To be clear, I am not opining on whether the new vaccines are safe or whether an individual should take it. I am simply pointing out, at least from what I can glean from this article, that there is no evidence on the long-term effects of these vaccines.
This article makes a huge blunder on the number of people infected. In the US alone about 100 million people are already recovered from COVID. The authors confuse “number infected” with the much smaller number of people who have tested positive. Is this blunder intentional to give an inflated impression of mortality rates and to hide the high number of COVID-recovered people who are already likely to be immune and so should wait to be vaccinated? It’s hard to believe these credentialed authors made this blunder by accident.
How about the rushed swine-flu vaccine in 1976? That one killed some and injured many others who took that vaccine. They found out it was not that safe.
There is literally a comprehensive article dealing with this linked to in the story.
There were no excess deaths robustly linked to the vaccine. There was however a 2 in one million additional incidence rate of Guillain-Barré syndrome.
It was released under an Emergency Use Authorization, there was No study done so you are a Demonic Liar.
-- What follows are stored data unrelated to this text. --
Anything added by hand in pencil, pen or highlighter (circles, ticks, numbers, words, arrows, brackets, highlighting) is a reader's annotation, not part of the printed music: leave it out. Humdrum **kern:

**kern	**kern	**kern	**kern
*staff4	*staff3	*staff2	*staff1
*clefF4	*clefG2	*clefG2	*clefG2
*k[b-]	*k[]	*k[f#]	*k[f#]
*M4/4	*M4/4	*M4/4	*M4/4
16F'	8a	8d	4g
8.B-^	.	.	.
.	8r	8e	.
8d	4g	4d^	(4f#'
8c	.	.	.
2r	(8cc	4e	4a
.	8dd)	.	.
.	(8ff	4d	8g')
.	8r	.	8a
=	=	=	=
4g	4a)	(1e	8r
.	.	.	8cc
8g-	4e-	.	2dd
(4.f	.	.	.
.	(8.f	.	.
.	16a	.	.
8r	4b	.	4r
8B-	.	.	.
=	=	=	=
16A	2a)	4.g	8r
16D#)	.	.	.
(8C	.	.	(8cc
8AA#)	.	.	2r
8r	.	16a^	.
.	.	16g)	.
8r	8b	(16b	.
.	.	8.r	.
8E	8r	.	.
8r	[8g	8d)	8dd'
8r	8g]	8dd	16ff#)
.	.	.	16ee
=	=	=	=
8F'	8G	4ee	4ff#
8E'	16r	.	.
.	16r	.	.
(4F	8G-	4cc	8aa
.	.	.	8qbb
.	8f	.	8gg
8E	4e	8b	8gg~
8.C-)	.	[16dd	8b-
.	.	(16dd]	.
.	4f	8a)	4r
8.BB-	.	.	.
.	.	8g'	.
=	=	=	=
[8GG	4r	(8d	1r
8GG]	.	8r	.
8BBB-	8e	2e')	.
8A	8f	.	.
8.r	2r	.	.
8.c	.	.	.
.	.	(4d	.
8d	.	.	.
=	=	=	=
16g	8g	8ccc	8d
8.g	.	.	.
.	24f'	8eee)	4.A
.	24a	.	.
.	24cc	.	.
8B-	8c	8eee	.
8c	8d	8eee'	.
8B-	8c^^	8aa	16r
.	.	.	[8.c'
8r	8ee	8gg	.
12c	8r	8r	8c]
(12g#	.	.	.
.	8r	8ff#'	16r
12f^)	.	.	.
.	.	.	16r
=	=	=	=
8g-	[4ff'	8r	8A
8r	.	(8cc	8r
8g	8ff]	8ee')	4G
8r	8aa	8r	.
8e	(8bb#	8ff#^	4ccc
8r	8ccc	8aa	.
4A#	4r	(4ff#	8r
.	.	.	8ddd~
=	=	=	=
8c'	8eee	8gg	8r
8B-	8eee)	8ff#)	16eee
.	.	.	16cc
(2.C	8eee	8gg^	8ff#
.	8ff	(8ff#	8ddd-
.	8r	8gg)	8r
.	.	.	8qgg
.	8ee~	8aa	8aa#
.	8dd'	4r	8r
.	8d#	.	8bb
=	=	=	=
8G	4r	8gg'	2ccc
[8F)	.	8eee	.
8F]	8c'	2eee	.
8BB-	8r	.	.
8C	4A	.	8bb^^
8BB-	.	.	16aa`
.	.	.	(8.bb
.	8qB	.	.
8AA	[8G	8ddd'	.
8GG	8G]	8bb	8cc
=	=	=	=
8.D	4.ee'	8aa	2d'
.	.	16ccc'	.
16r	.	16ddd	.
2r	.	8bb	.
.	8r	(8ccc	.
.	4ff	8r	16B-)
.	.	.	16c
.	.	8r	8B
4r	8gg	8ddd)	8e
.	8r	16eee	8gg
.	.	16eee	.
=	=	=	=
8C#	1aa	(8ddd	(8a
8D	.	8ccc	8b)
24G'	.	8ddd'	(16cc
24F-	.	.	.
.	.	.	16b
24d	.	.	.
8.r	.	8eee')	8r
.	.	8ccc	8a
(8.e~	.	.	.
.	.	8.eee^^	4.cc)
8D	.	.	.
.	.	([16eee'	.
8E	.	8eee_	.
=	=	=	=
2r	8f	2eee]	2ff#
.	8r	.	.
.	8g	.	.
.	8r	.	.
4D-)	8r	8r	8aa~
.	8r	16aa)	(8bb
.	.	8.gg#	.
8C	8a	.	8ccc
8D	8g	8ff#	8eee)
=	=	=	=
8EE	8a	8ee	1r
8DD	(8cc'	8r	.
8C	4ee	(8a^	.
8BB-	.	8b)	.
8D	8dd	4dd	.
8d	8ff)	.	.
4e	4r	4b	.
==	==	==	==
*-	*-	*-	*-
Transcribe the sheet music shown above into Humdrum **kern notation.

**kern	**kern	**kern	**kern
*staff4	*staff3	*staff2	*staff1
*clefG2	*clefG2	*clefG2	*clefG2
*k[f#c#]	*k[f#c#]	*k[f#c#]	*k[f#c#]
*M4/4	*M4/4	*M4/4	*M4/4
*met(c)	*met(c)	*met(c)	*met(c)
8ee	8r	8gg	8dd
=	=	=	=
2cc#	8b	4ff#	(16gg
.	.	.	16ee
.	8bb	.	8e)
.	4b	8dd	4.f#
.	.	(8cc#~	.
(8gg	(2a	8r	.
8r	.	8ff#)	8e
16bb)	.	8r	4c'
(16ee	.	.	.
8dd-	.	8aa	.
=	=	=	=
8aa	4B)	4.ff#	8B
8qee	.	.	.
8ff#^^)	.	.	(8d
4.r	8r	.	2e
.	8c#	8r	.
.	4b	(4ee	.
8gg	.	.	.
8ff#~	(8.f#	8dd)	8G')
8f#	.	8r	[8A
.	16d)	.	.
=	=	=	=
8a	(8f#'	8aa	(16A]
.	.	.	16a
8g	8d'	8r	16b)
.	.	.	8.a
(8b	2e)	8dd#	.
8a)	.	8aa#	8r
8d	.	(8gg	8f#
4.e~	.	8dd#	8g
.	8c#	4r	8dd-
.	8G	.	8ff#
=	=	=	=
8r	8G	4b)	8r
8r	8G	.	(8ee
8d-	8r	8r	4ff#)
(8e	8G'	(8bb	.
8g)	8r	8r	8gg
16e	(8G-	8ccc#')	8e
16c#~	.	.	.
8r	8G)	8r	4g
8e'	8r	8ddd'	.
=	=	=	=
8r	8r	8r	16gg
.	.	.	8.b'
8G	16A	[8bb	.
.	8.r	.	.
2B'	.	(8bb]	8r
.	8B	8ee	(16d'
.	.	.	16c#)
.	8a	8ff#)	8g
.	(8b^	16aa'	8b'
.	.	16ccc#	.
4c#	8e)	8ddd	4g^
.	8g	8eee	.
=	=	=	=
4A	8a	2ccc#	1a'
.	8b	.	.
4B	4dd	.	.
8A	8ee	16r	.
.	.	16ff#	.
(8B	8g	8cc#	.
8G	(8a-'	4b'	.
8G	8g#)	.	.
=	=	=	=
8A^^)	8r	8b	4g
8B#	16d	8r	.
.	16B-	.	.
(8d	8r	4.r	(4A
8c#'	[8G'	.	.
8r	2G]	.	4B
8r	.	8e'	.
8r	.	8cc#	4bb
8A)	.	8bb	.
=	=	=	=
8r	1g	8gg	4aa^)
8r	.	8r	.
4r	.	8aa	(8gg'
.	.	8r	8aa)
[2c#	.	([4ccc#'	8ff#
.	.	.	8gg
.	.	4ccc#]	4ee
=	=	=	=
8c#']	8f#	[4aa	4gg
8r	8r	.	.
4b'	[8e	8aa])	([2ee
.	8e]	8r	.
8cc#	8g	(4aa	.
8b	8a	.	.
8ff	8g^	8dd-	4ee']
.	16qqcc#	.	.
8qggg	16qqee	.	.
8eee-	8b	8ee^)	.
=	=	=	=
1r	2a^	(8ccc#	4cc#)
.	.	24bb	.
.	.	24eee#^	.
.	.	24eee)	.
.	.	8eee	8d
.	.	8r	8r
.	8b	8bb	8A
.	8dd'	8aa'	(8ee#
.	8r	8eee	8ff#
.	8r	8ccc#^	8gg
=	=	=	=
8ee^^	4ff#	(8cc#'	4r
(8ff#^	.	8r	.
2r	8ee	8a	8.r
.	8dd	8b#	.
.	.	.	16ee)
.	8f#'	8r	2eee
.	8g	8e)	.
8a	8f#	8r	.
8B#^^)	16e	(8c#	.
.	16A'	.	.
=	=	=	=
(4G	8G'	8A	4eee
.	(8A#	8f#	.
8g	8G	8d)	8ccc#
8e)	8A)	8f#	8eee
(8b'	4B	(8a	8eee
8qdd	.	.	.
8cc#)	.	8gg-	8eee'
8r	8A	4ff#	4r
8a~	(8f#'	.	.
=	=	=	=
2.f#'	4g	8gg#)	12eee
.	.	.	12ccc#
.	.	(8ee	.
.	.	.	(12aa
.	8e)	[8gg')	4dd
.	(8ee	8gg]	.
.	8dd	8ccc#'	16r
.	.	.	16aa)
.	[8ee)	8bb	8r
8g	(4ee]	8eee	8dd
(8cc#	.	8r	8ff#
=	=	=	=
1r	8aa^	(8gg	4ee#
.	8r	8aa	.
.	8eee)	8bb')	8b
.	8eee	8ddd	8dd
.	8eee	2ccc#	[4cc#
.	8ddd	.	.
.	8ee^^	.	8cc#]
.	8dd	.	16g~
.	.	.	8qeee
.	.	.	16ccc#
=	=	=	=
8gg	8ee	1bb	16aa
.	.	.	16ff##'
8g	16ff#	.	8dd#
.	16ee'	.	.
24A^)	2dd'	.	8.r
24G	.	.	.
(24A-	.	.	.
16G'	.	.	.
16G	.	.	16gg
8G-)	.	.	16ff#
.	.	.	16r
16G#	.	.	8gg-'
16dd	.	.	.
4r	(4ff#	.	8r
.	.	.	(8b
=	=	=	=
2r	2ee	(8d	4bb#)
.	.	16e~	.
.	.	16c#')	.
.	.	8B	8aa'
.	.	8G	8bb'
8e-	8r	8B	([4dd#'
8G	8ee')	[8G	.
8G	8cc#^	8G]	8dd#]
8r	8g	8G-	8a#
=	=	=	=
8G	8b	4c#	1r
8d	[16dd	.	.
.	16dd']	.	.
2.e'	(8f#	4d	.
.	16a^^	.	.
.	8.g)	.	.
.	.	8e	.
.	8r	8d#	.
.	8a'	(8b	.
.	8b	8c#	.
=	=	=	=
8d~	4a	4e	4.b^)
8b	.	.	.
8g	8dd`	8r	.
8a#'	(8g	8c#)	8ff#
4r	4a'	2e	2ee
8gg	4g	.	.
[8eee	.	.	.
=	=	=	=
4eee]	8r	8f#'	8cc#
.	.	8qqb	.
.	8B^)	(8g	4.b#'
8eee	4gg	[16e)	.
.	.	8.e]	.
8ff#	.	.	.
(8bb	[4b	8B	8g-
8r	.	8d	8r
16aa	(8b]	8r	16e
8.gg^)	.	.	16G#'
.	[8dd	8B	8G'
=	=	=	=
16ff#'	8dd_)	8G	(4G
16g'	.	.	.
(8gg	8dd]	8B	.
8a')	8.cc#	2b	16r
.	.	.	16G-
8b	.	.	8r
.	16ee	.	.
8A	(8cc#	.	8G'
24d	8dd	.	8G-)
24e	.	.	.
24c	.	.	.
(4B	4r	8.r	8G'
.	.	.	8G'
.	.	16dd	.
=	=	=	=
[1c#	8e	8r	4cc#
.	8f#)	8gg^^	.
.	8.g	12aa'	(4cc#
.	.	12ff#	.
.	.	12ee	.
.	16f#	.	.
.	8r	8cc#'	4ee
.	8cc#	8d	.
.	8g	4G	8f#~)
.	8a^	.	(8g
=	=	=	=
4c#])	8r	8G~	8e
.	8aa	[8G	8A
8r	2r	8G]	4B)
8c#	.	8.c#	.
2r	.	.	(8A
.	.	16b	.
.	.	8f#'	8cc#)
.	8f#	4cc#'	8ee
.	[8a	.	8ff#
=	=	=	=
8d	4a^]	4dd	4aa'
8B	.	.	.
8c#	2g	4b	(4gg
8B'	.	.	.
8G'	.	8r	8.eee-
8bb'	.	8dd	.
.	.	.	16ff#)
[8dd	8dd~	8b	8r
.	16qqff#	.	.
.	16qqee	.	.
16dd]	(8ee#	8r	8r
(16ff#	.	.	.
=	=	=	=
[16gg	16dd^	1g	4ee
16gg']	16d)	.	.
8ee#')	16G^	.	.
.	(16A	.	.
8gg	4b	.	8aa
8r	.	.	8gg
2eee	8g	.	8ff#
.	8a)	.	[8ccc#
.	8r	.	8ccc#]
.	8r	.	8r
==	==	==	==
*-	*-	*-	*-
This Vaccine is not though the trial phase and therefore is still considered an experimental drug. If you are really trying to be transparent, and not seem like there is something to hide, using the statement “it is safe” when the trials are not finished is not helping your argument.
Both the Moderna and Pfizer vaccines have completed phase three trials that were far larger (30k and 44k respectively) and more robust than almost any vaccine that has come before so I’d say you should stay away from the keyboard and not write anything about something you obviously have ZERO understanding of.